Guided by these expert workshops, we initially propose two initiatives concentrating on exploiting the opportunities provided by the advent of global km-scale atmospheric models to consistently simulate aerosol effects on clouds and precipitation across cloud regimes, including convection. This work will inevitably highlight the need for novel observational constraints on aerosol effects on precipitation at the km-scale, to be developed in subsequent GAP initiatives.
- GAP global km-scale model intercomparison of aerosol effects on precipitation (DYAMOND-GAP?)
The GAP global km-scale model intercomparison of aerosol effects on precipitation will focus on the response of cloud, precipitation and climate to a well-defined prescribed radiative and microphysical aerosol perturbation that can be easily and consistently implemented in all participating km-scale atmospheric models. In this setup, prescribed anthropogenic aerosol perturbations of aerosol optical depth (top row) and cloud droplet numbers (bottom row), based on the MACv2-SP aerosol plume model [Stevens et al., 2017] with modifications as described in Herbert et al. (2021), are superimposed on the natural base state of the participating km-scale models, as demonstrated for ICON-Saphire [Hohenegger et al., 2022] in Figure 1.
While this setup ignores potentially important feedbacks of clouds and precipitation on aerosols, it allows us to consistently assess the cloud and precipitation response to a well-defined aerosol perturbation. It further facilitates decomposition of the response to radiative and microphysical perturbations, an approach that has been successfully demonstrated in large domain cloud resolving km-scale simulations over the Amazon [Herbert et al., 2021]. The simulation protocol will be closely aligned with the upcoming DYAMOND3 intercomparison and will be published on this webpage in autumn 2023.
- GAP Radiative Convective Equilibrium (RCE) model intercomparison project (RCEMIP) aerosol perturbation experiment
An aerosol-focused RCEMIP perturbation experiment is planned for the near future. The RCE setup is ideal for comparing the response of clouds to aerosol perturbation under wide environmental (SST) conditions, focusing on the equilibrium state (as opposed to the transient conditions simulated in DYAMOND-GAP). This setup will be used to examine the sensitivity of the RCE climate, cloud feedback, precipitation efficiency and convective aggregation to the based state of assumed aerosol/cloud droplet concentration. Results from SAM simulations following the RCE_small configuration (from the RCEMIP protocol [Wing et al., 2018]) with 5 different levels of aerosol concentrations and under 5 different SSTs are presented below. It demonstrates that, for a given SST, aerosol concentration affects the anvil cloud fraction and the liquid water in the clouds (Figure 2).
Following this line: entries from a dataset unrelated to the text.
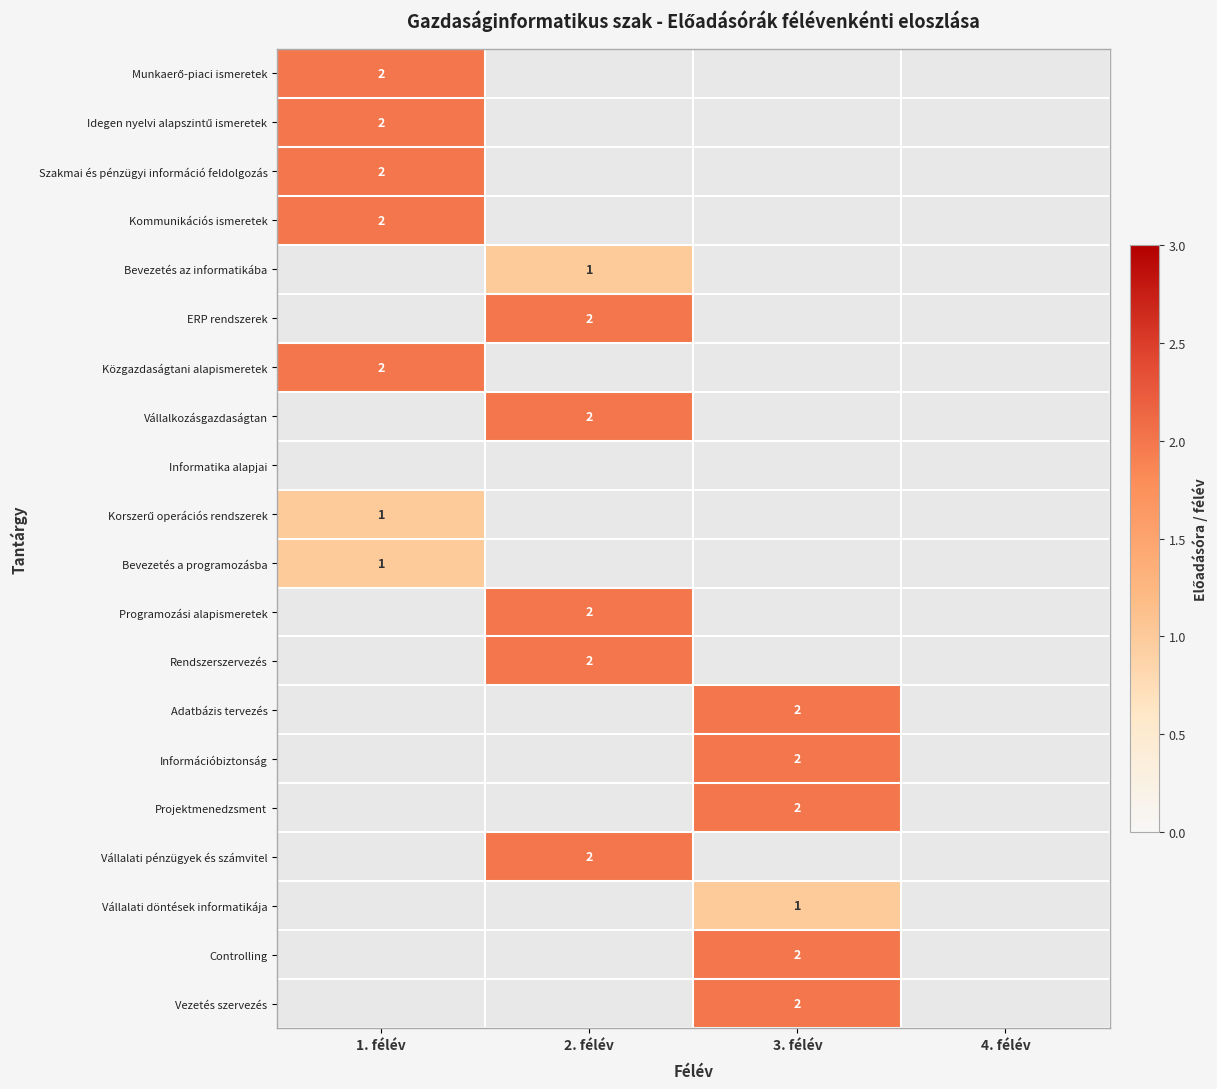

Is it true that Rendszerszervezés equals 2 at 2. félév?

True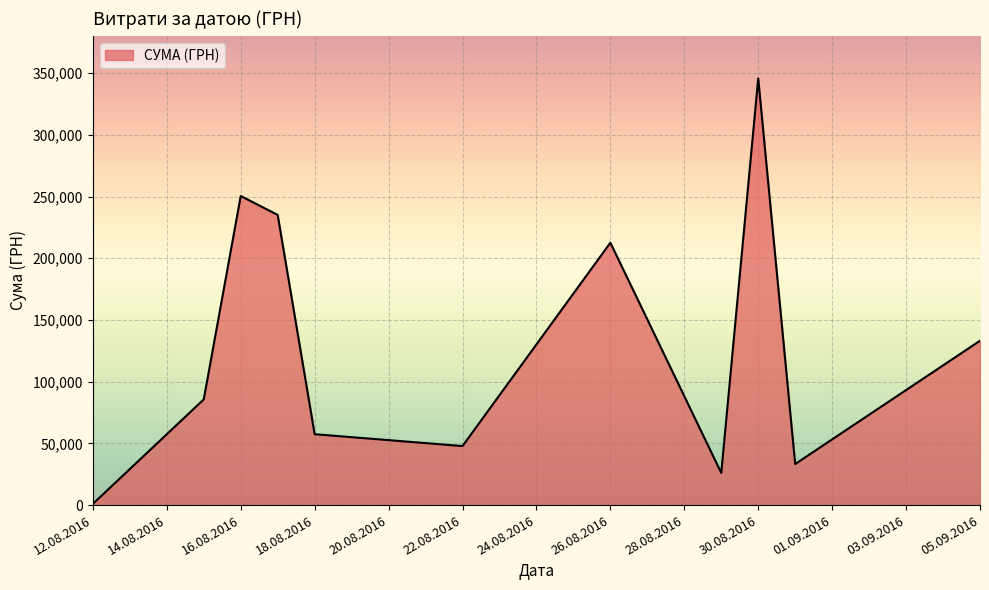

Does the chart have visible grid lines?

Yes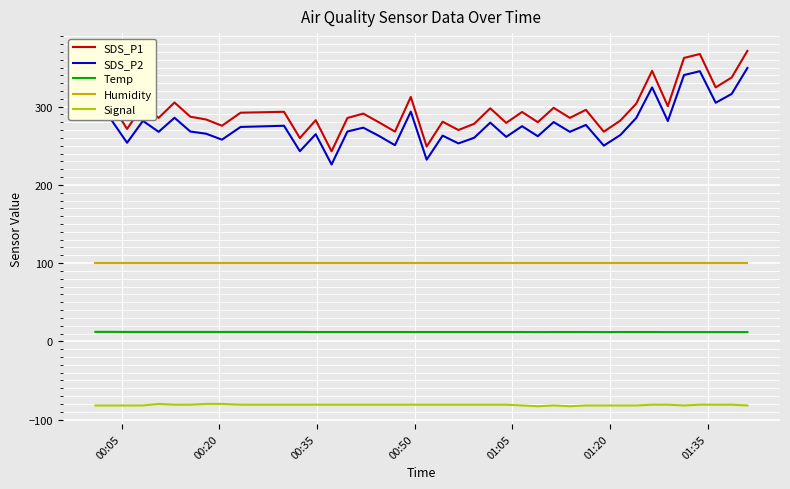

What is the difference between the second highest and second lowest values in the SDS_P1 series?

118.3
- The simulation protocol will be closely aligned with the RCEMIP protocol but with at least three different prescribed aerosol/ cloud droplet concentrations (near surface concentrations of 20, 200 and 2000 cm3). The aerosol concentrations should affect only the cloud microphysics, and not the radiation directly (as aerosol-radiation interactions are excluded. The simulation protocol will be published on this webpage in autumn 2023.